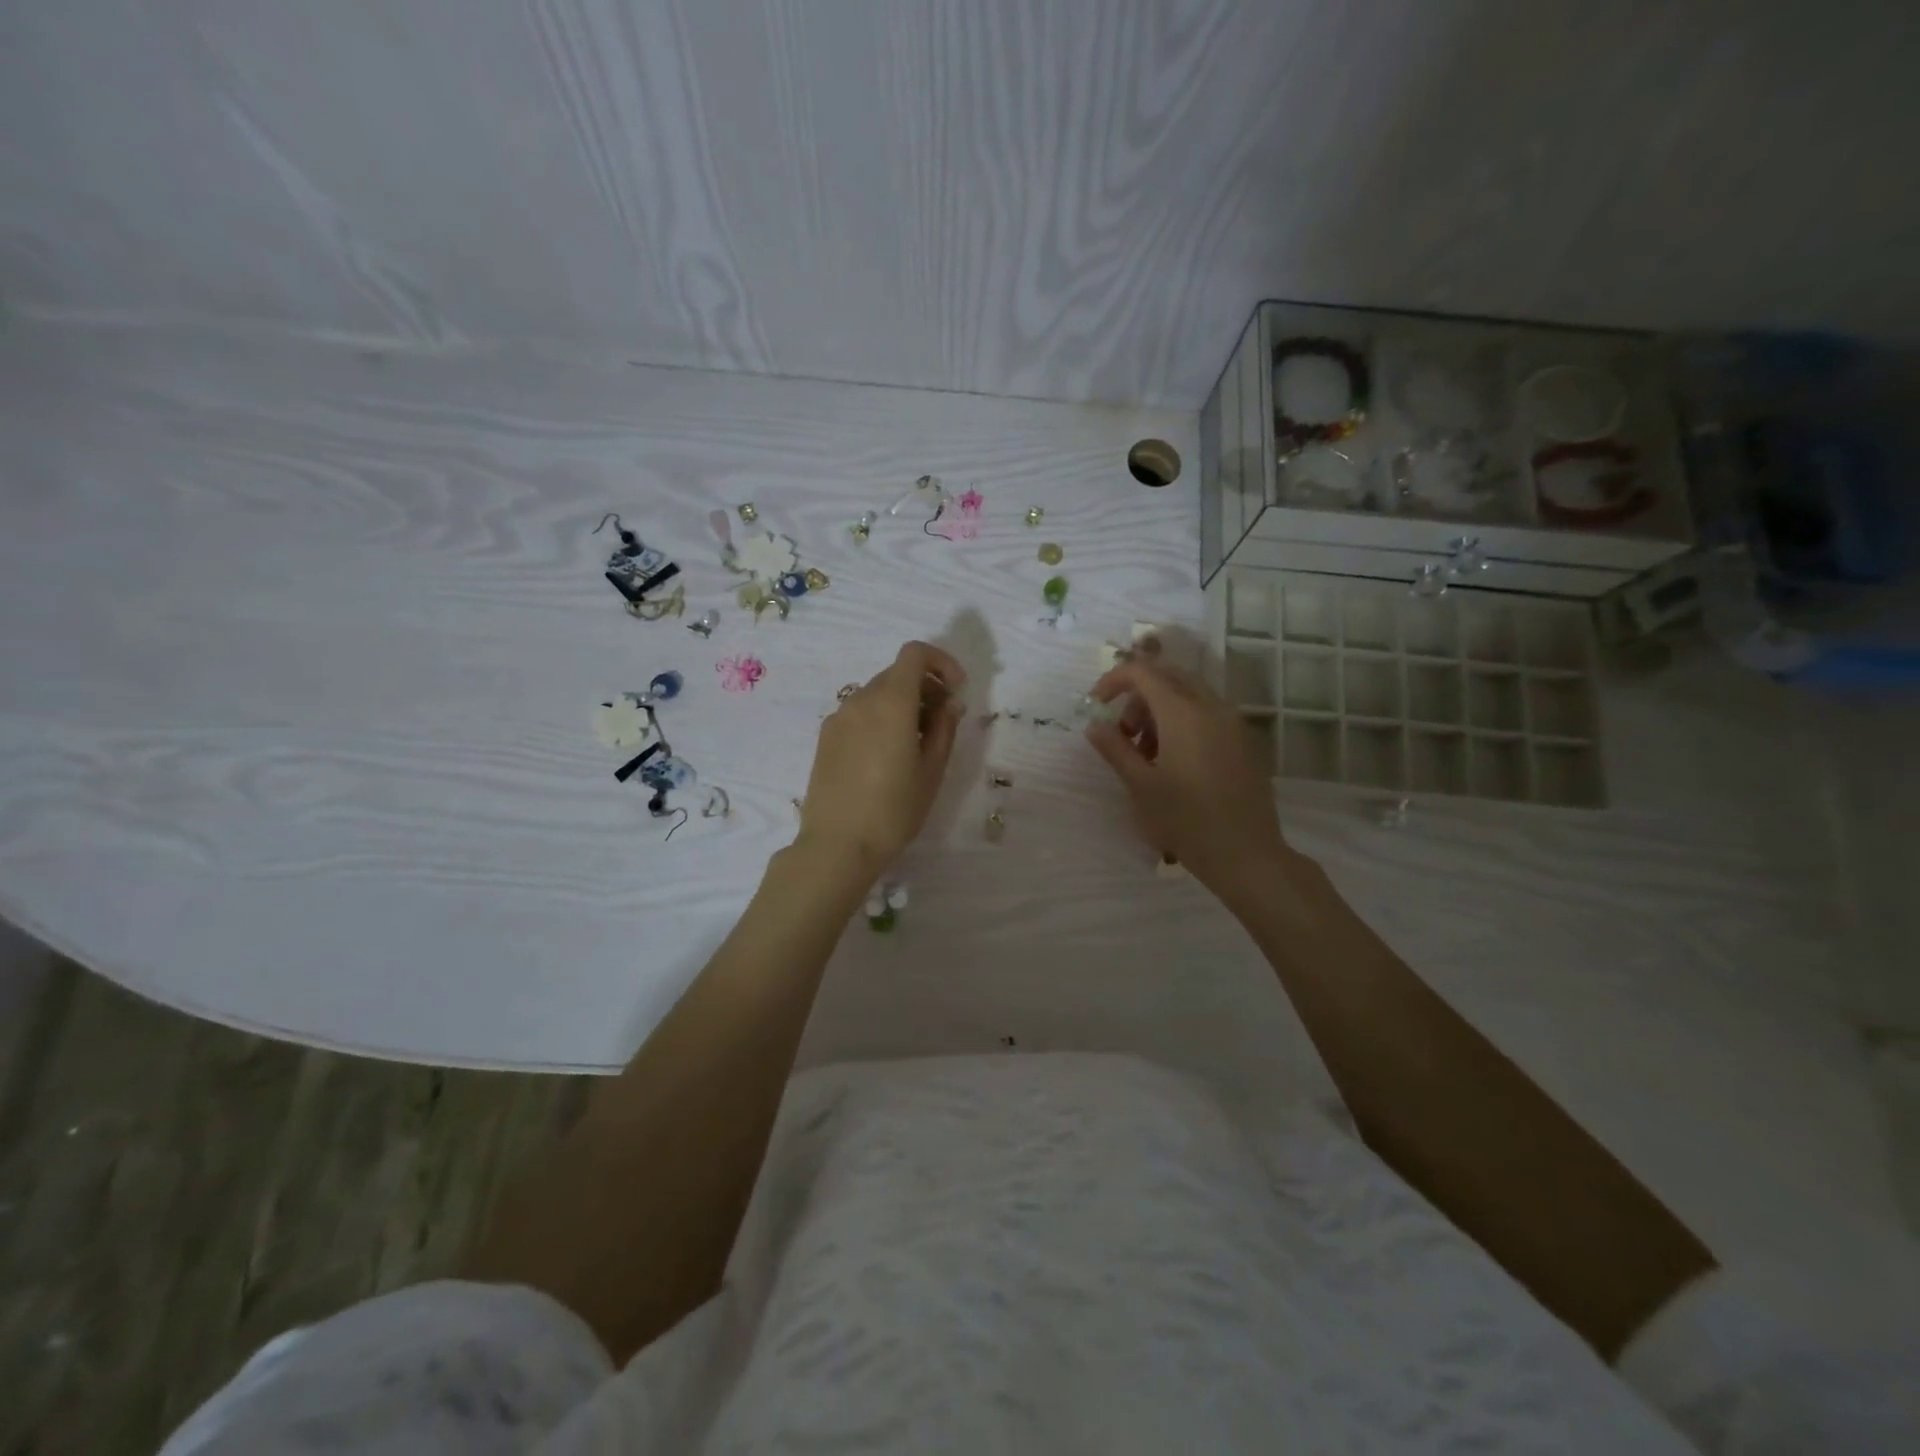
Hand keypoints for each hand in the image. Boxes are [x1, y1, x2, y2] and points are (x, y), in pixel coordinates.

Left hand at [798, 640, 965, 875]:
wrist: (837, 845)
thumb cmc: (893, 810)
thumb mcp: (931, 770)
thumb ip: (944, 728)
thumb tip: (950, 703)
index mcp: (891, 702)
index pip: (914, 654)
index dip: (941, 662)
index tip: (956, 689)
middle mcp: (860, 699)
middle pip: (897, 673)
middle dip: (925, 686)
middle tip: (943, 721)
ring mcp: (839, 717)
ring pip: (877, 693)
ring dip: (902, 703)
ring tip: (917, 742)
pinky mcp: (826, 737)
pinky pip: (859, 712)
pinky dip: (880, 717)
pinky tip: (887, 755)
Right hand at [1085, 656, 1290, 894]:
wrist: (1245, 854)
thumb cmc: (1185, 820)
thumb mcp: (1140, 785)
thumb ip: (1114, 748)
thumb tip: (1095, 725)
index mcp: (1183, 712)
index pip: (1143, 672)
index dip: (1114, 680)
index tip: (1097, 705)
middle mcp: (1212, 707)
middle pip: (1168, 677)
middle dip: (1138, 696)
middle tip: (1123, 733)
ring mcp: (1233, 723)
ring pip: (1189, 695)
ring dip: (1160, 711)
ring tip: (1146, 754)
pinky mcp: (1245, 741)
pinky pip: (1208, 714)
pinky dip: (1183, 722)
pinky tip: (1174, 762)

** What the task asks **
All of the records should be output exactly as they stand, with pictures omitted.

** Completed task **
Hand keypoints for each hand in the image. Boxes are [x1, y1, x2, y2] and points are (x, y), in pixel coordinates.

Left hand at [798, 640, 965, 875]:
wrist: (837, 845)
thumb cmc: (893, 810)
thumb mcp: (931, 770)
thumb ip: (944, 728)
thumb tip: (950, 703)
index mcp: (891, 702)
index pip: (914, 654)
index dip: (941, 662)
index tip: (956, 689)
middle mcp: (860, 699)
middle pip: (897, 673)
middle dip: (925, 686)
middle tip: (943, 721)
ring mcp: (839, 717)
ring pip: (877, 693)
ring dip: (902, 703)
ring tip: (917, 742)
pinky mcp: (826, 737)
pinky pip: (859, 712)
pinky dip: (880, 717)
pinky tip: (887, 755)
Right hand at [1085, 656, 1290, 894]:
wrist: (1245, 854)
thumb cmc: (1185, 820)
thumb mcp: (1140, 785)
thumb ip: (1114, 748)
thumb tip: (1095, 725)
index mcp: (1183, 712)
index pip: (1143, 672)
index dip: (1114, 680)
index tip: (1097, 705)
middle mcp: (1212, 707)
middle pip: (1168, 677)
middle dip: (1138, 696)
middle tip: (1123, 733)
ring mcp: (1233, 723)
ring pip: (1189, 695)
ring dip: (1160, 711)
ring tip: (1146, 754)
pinky mcp: (1245, 741)
pinky pip: (1208, 714)
pinky dip: (1183, 722)
pinky tip: (1174, 762)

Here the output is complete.